Anti-Israel culture war of British liberal elites is not a grassroots movement
Too many of our leading British academic and cultural institutions are in the thrall of left-wing activists, but anti-Semitism is far from rife at the British grassroots
It's not just Hamas rockets that regularly strike Israeli interests these days. It is just as likely to be the long-range politicized 'ordnance' of British liberal elites. Given, that is, the British Left's penchant for cultural boycotts against Israel.
Over the past few years the unions for British journalists, architects, doctors, even the Synod of the Church of England, have all sought boycotts or censure motions against Israel. In 2007 British academics added themselves to the list - imposing a boycott of relations between British and Israeli universities at a conference of the British University and Colleges Union (UCU).
In 2009, after yet another violent spat with Hamas in Gaza, Britain’s leftist culture warriors again took to the streets. In March, 400 British academics lined up outside London’s Science Museum to protest against workshops merely celebrating the achievements of Israeli Scientists.
A letter to the museum’s organizers, written by Professor Rosenhead from the London School of Economics and signed by 150 academics, said, “This is a dubious venture at the best of times but at this particular moment, after the offensive in Gaza, it’s particularly insensitive.” It went on to claim that the seven academic institutions involved in the workshops were “up to their necks” in Israel’s actions in Gaza.

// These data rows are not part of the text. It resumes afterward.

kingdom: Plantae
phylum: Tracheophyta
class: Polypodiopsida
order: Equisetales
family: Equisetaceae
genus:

In April the same year, London’s Bloomsbury Theatre was forced to cancel a Zionist Federation event that included an act put on by an Israeli Defence force dance troupe. That May, the Anglican Communion, yet again, condemned Israel for allegedly creating “severe hardship” for Palestinians. In the same month Liverpool city council cut funding for a festival that was to include an anti-Semitic play after the organisers rejected the chance to include a response play by Richard Sterling. And May ended with the hypocritical victimization of a young British Jewish film director at the hands of international British film director Ken Loach and others. The anti-Semitic nastiness of the British elites – every bit a match for the vileness of the leftie Hollywood glitterati – is exemplified by this particularly illogical spat.
Prior to his appearance at the Edinburgh International Film Festival (EIFF), Loach put out a statement, ostensibly under the auspices of the Scottish Palestinian Solidarity Campaign. In it Loach rounded on the Israeli embassy’s funding the attendance at the EIFF of the 31 year-old Israeli film-maker Tali Shalom Ezer.
“I’m sure many filmmakers will be as horrified as I am to learn that the Edinburgh International Film Festival is accepting money from Israel,” said Loach. Loach went on to call for “all who might consider visiting the festival to show their support for the Palestinian nation, and stay away.”
Such strong views expressed by a leading light at the festival, was sufficient to prompt the EIFF to hand back the small sum involved, however, the EIFF did subsequently agree to fund the film-makers attendance themselves. For the record, Ezer’s film, ‘Surrogate’, was a romance set in a sex therapy clinic – hardly the stuff of frontline politics. Ezer was simply targeted by Loach because she was from Israel. None of this bigotry is anything new.
A short history of boycotts
In April, 2007 the National Union of Journalists, which represents 40,000 British journalists, voted by meagre 66 to 54 to call for a boycott of Israeli goods demanding that the British government impose sanctions on Israel after denouncing Israel for its "military adventures" in Gaza and Lebanon.
The conservative Daily Telegraph suitably skewered the move by journalists as “brilliantly singling out the only country in the region with a free press for pariah treatment”. Even former Guardian reporter and Yahoo Europe news director, Lloyd Shepherd, was moved to respond cryptically: "I look forward to similar boycotts of Saudi oil (abuse of women and human rights), Turkish desserts (limits to freedom of speech) and, of course, the immediate replacement of all stationery in the NUJ’s offices which has been made or assembled in China." They didn’t come.